Exercise - Each record beneath this line should be returned exactly as it is.

The records -
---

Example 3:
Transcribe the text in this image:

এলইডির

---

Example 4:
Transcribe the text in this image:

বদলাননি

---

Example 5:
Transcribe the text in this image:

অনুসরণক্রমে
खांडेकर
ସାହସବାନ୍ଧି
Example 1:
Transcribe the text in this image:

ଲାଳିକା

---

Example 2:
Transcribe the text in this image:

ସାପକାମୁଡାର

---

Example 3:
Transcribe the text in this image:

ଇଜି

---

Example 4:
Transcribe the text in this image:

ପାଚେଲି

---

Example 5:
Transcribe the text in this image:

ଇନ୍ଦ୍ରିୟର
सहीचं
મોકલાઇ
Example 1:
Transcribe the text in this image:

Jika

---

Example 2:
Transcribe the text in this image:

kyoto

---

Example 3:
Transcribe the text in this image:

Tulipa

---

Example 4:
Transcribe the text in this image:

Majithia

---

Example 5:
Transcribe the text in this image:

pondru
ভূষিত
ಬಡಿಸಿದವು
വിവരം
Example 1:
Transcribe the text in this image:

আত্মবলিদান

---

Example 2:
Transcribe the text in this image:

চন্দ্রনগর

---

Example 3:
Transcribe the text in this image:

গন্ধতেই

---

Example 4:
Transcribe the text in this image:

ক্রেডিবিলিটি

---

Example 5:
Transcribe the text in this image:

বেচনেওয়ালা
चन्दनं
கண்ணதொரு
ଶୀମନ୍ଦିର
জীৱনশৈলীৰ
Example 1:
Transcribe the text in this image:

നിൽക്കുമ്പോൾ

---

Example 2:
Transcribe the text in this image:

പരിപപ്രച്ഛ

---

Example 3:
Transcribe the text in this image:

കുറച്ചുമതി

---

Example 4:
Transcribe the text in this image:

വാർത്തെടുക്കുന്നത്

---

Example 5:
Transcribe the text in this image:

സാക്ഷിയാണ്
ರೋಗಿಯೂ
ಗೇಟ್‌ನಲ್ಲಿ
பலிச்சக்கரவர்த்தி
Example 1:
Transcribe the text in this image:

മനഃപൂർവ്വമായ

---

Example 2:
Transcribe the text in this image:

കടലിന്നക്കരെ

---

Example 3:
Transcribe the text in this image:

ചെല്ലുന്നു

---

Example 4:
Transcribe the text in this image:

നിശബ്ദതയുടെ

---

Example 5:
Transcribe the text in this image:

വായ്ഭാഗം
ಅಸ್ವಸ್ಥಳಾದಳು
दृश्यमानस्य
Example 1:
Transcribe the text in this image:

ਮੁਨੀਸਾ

Exercise answer -
---

Example 3:
Transcribe the text in this image:

এলইডির

---

Example 4:
Transcribe the text in this image:

বদলাননি

---

Example 5:
Transcribe the text in this image:

অনুসরণক্রমে
खांडेकर
ସାହସବାନ୍ଧି
Example 1:
Transcribe the text in this image:

ଲାଳିକା

---

Example 2:
Transcribe the text in this image:

ସାପକାମୁଡାର

---

Example 3:
Transcribe the text in this image:

ଇଜି

---

Example 4:
Transcribe the text in this image:

ପାଚେଲି

---

Example 5:
Transcribe the text in this image:

ଇନ୍ଦ୍ରିୟର
सहीचं
મોકલાઇ
Example 1:
Transcribe the text in this image:

Jika

---

Example 2:
Transcribe the text in this image:

kyoto

---

Example 3:
Transcribe the text in this image:

Tulipa

---

Example 4:
Transcribe the text in this image:

Majithia

---

Example 5:
Transcribe the text in this image:

pondru
ভূষিত
ಬಡಿಸಿದವು
വിവരം
Example 1:
Transcribe the text in this image:

আত্মবলিদান

---

Example 2:
Transcribe the text in this image:

চন্দ্রনগর

---

Example 3:
Transcribe the text in this image:

গন্ধতেই

---

Example 4:
Transcribe the text in this image:

ক্রেডিবিলিটি

---

Example 5:
Transcribe the text in this image:

বেচনেওয়ালা
चन्दनं
கண்ணதொரு
ଶୀମନ୍ଦିର
জীৱনশৈলীৰ
Example 1:
Transcribe the text in this image:

നിൽക്കുമ്പോൾ

---

Example 2:
Transcribe the text in this image:

പരിപപ്രച്ഛ

---

Example 3:
Transcribe the text in this image:

കുറച്ചുമതി

---

Example 4:
Transcribe the text in this image:

വാർത്തെടുക്കുന്നത്

---

Example 5:
Transcribe the text in this image:

സാക്ഷിയാണ്
ರೋಗಿಯೂ
ಗೇಟ್‌ನಲ್ಲಿ
பலிச்சக்கரவர்த்தி
Example 1:
Transcribe the text in this image:

മനഃപൂർവ്വമായ

---

Example 2:
Transcribe the text in this image:

കടലിന്നക്കരെ

---

Example 3:
Transcribe the text in this image:

ചെല്ലുന്നു

---

Example 4:
Transcribe the text in this image:

നിശബ്ദതയുടെ

---

Example 5:
Transcribe the text in this image:

വായ്ഭാഗം
ಅಸ್ವಸ್ಥಳಾದಳು
दृश्यमानस्य
Example 1:
Transcribe the text in this image:

ਮੁਨੀਸਾ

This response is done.